Data section:

● ● ● ● ● ● ●

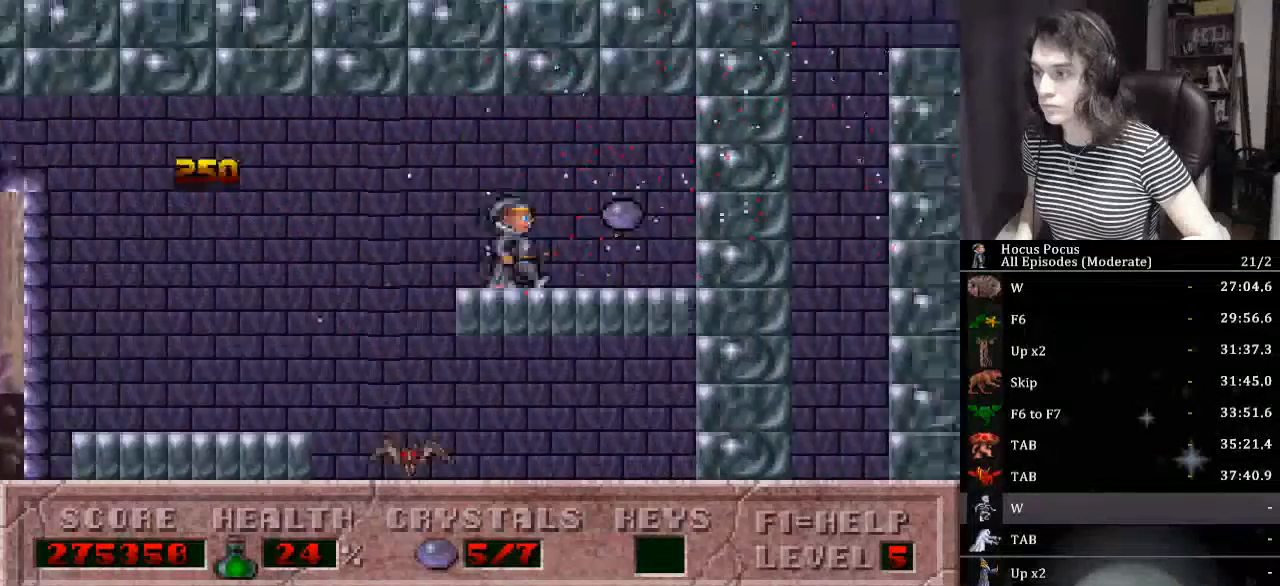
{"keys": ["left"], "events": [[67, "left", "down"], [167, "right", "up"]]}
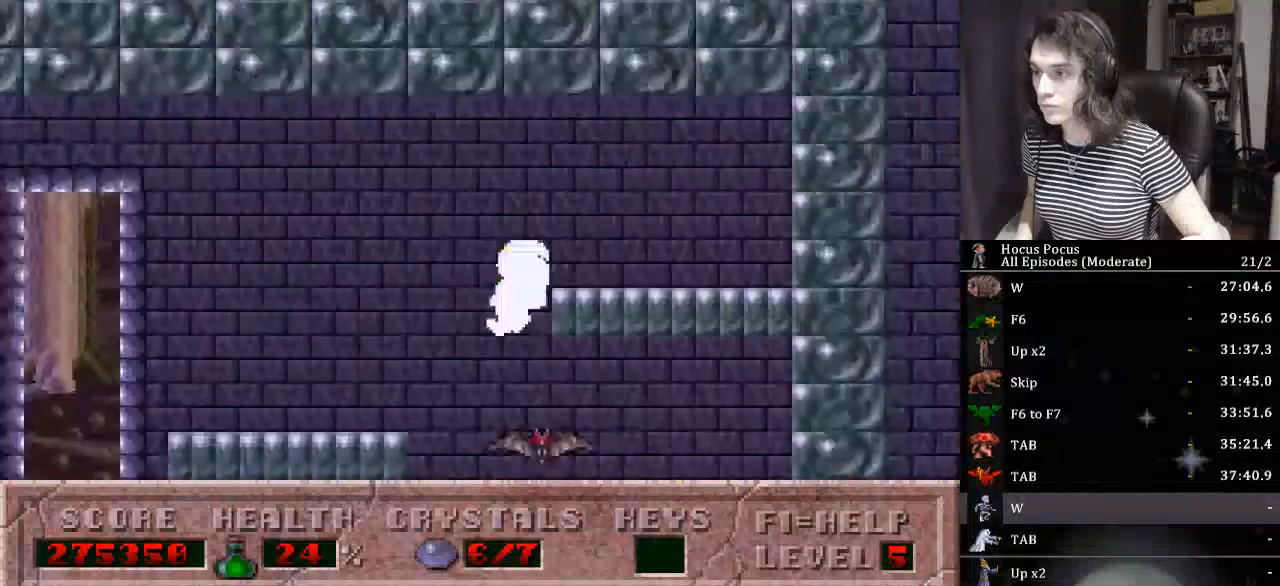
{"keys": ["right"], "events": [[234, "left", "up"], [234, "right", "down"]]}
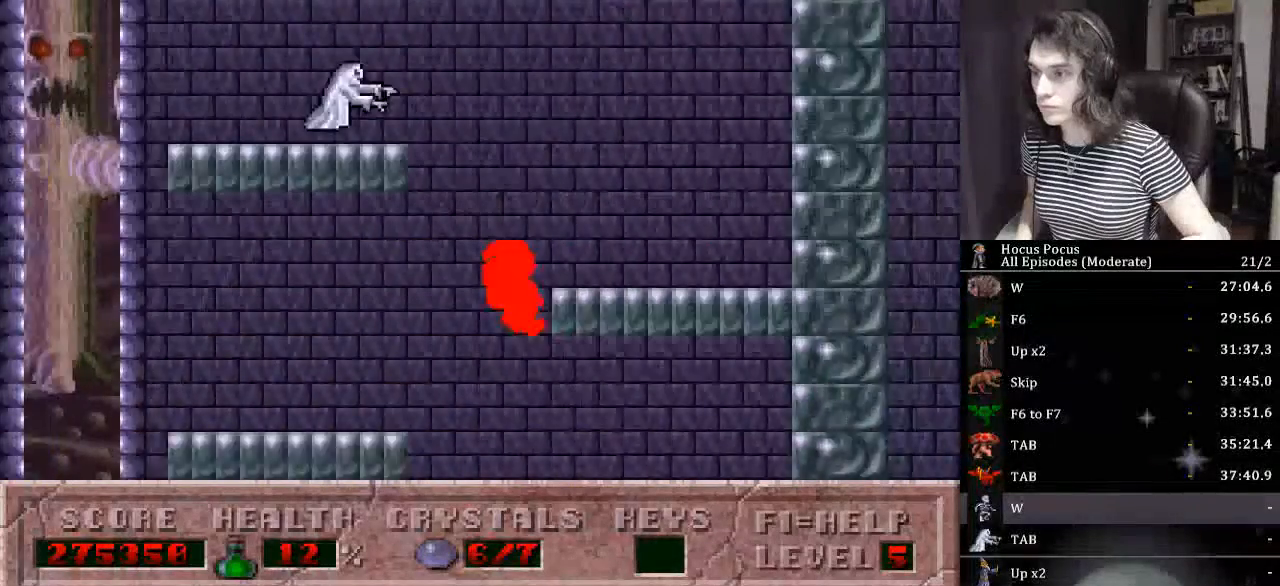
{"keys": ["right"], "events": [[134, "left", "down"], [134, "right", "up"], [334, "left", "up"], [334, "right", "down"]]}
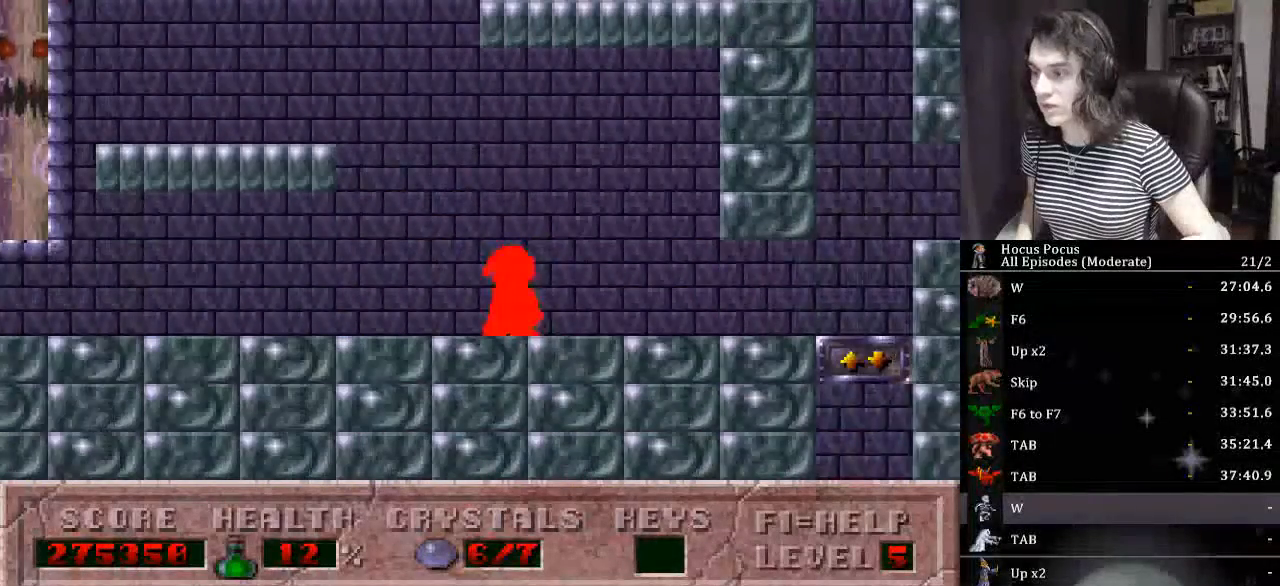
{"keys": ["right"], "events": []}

● ● ● ● ● ● ●

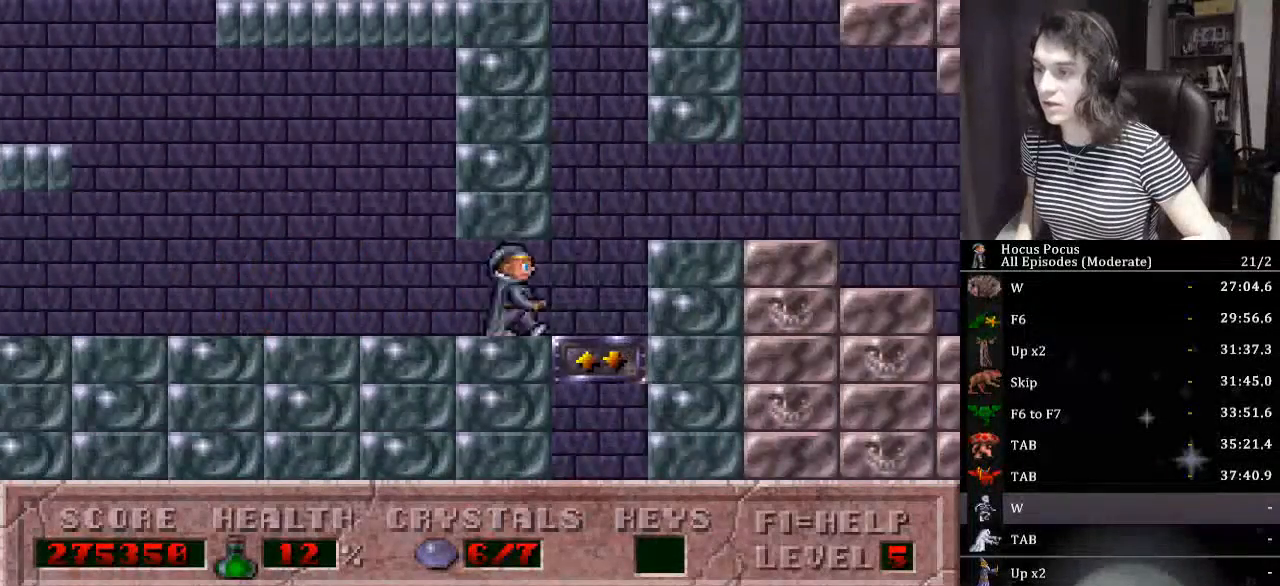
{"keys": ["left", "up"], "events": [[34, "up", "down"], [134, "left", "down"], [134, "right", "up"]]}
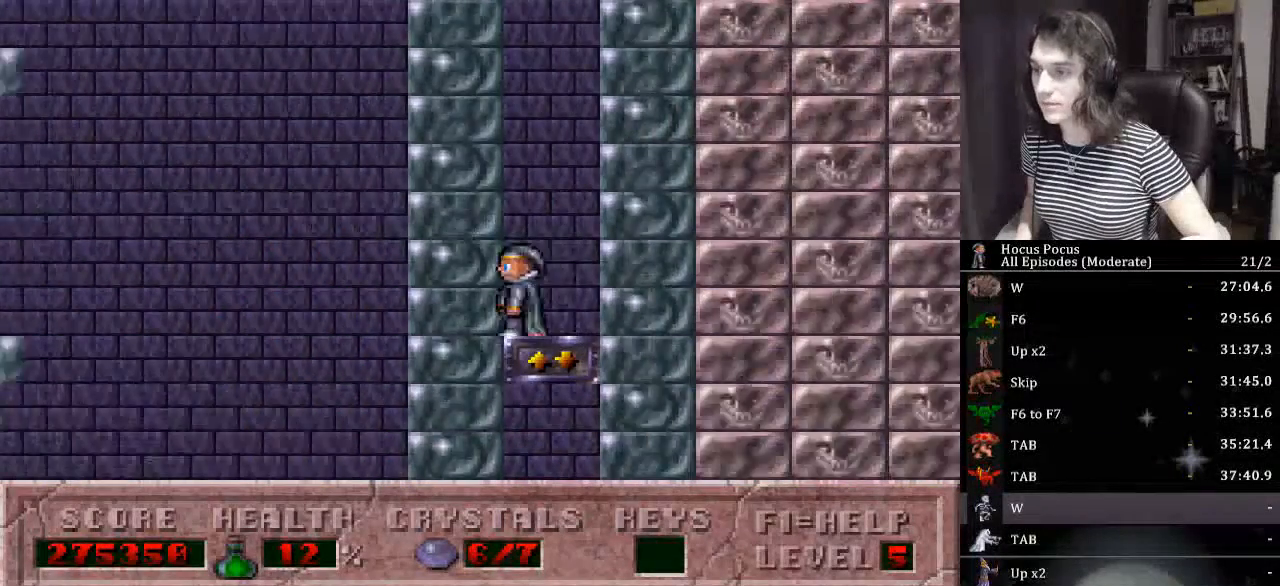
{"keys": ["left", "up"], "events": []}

● ● ● ● ● ● ●

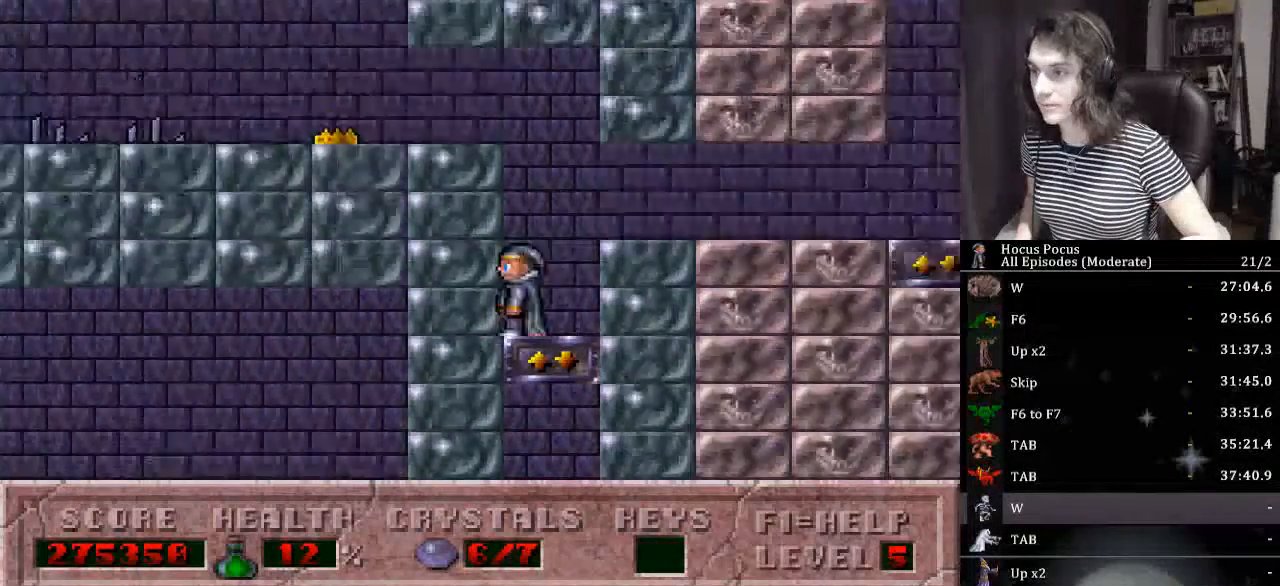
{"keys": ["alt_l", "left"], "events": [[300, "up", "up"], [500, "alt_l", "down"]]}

● ● ● ● ● ● ●

Problem to work on:
Each line in the data where the string "down" occurs should be identified and copied.

Reply:
{"keys": ["left"], "events": [[67, "left", "down"], [167, "right", "up"]]}
{"keys": ["right"], "events": [[234, "left", "up"], [234, "right", "down"]]}
{"keys": ["right"], "events": [[134, "left", "down"], [134, "right", "up"], [334, "left", "up"], [334, "right", "down"]]}
{"keys": ["left", "up"], "events": [[34, "up", "down"], [134, "left", "down"], [134, "right", "up"]]}
{"keys": ["alt_l", "left"], "events": [[300, "up", "up"], [500, "alt_l", "down"]]}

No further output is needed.